A container ship is moored out in the deep water in front of them. It looms large, high on the squiggly blue and black water. Shadow and moonlight undulate across the centre of the image.
Brightly stacked containers pack the deck of the container ship, against a soupy-black, star-cluttered sky. At right, beyond Wharfie Two’s right shoulder, is a scrap of city skyline silhouetted against a segment of night sky. Above the tiny, far-off buildings is a slender crescent moon and two streaking stars.
The gargantuan, container-carrying convex hull has a black section until just above the waterline. The rest of the hull is red, rough and flaking, heavily streaked with vertical fillets of dark grey corrosion.
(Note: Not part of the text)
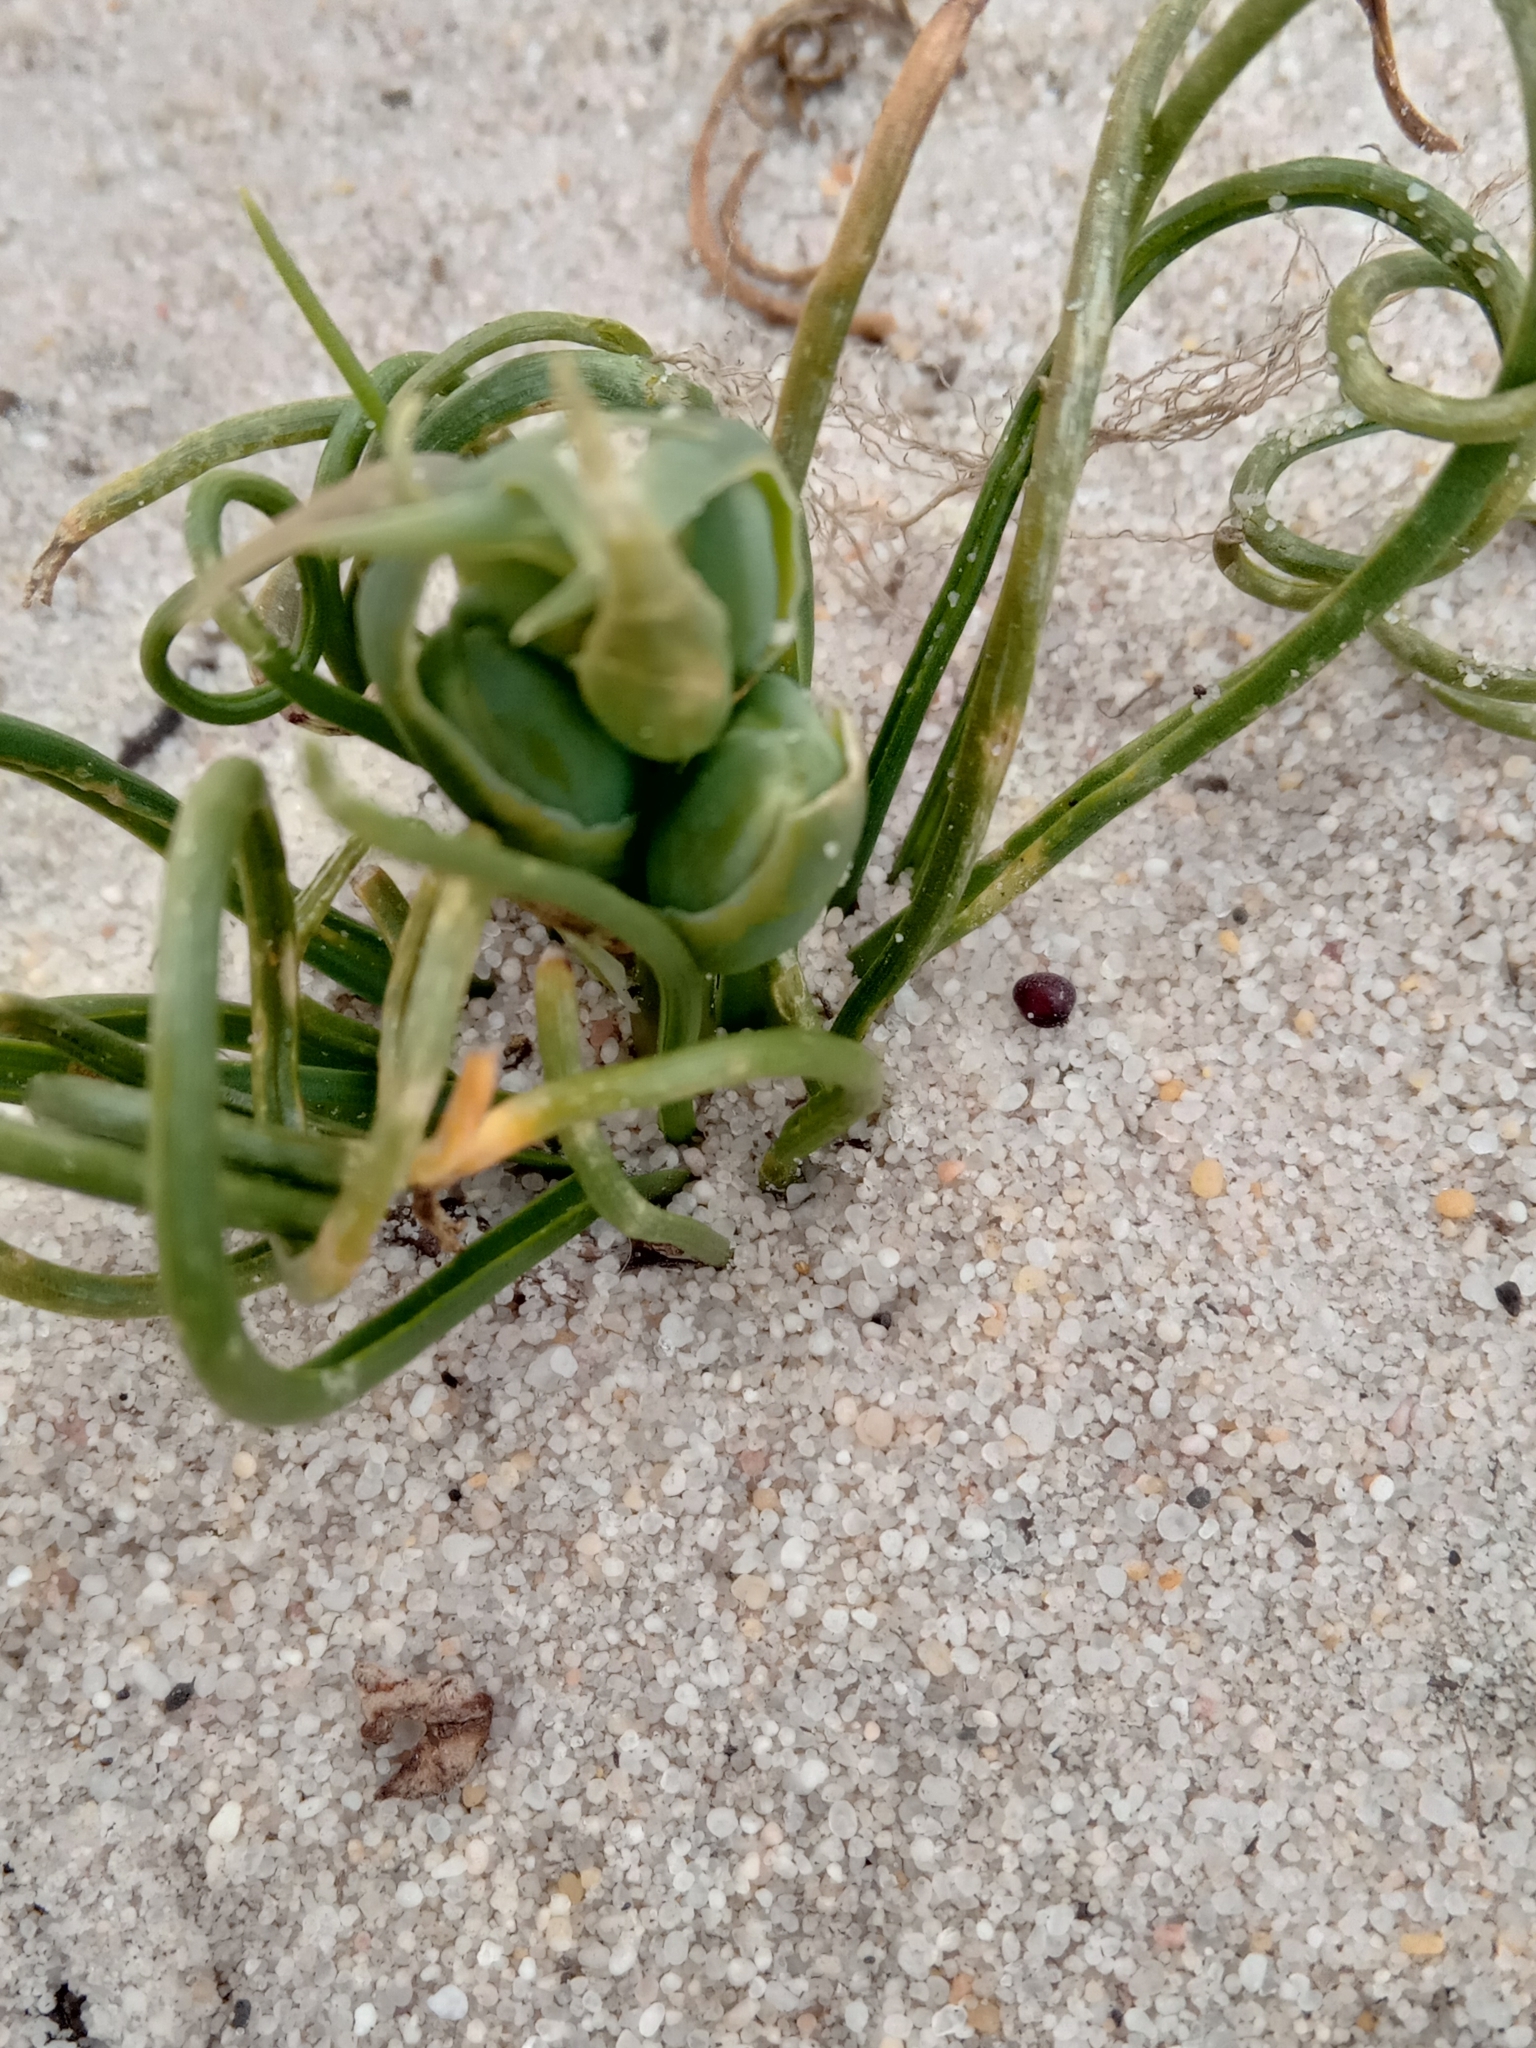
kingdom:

At the front of the container ship’s deck is a high yellow, crow’s nest lookout. Around and behind the crow’s nest are light grey, flat rooved buildings. The desk is laden with six rows of approximately 65 stacked red, white, yellow and blue containers. Their narrow ends are facing us. The top row of containers is sparser than those below it, Lego -like coloured container blocks neatly distributed down the length of the ship in sets of two and three.
Two identical, parallel yellow ropes pass diagonally across the top left of the night’s sky. These ropes pass high above the men on the dock. The taut rope lines are disappearing into the top right corner.
Framed by the parallel diagonal ropes, in the top left of the sky is a small, white C-shape with one, white, orbiting ring.
This is the end of the audio description.